### [Task details]
Everything in the listing below should be written out again exactly, except the pictures.

# # # # # # #

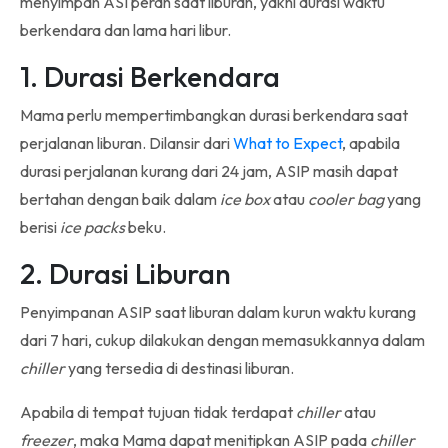
menyimpan ASI perah saat liburan, yakni durasi waktu
berkendara dan lama hari libur.
1. Durasi Berkendara
Mama perlu mempertimbangkan durasi berkendara saat
perjalanan liburan. Dilansir dari
What to Expect
, apabila
durasi perjalanan kurang dari 24 jam, ASIP masih dapat
bertahan dengan baik dalam
ice box
atau
cooler bag
yang
berisi
ice packs
beku.
2. Durasi Liburan
Penyimpanan ASIP saat liburan dalam kurun waktu kurang
dari 7 hari, cukup dilakukan dengan memasukkannya dalam
chiller
yang tersedia di destinasi liburan.
Apabila di tempat tujuan tidak terdapat
chiller
atau
freezer
, maka Mama dapat menitipkan ASIP pada
chiller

# # # # # # #

### [Task solution]
menyimpan ASI perah saat liburan, yakni durasi waktu
berkendara dan lama hari libur.
1. Durasi Berkendara
Mama perlu mempertimbangkan durasi berkendara saat
perjalanan liburan. Dilansir dari
What to Expect
, apabila
durasi perjalanan kurang dari 24 jam, ASIP masih dapat
bertahan dengan baik dalam
ice box
atau
cooler bag
yang
berisi
ice packs
beku.
2. Durasi Liburan
Penyimpanan ASIP saat liburan dalam kurun waktu kurang
dari 7 hari, cukup dilakukan dengan memasukkannya dalam
chiller
yang tersedia di destinasi liburan.
Apabila di tempat tujuan tidak terdapat
chiller
atau
freezer
, maka Mama dapat menitipkan ASIP pada
chiller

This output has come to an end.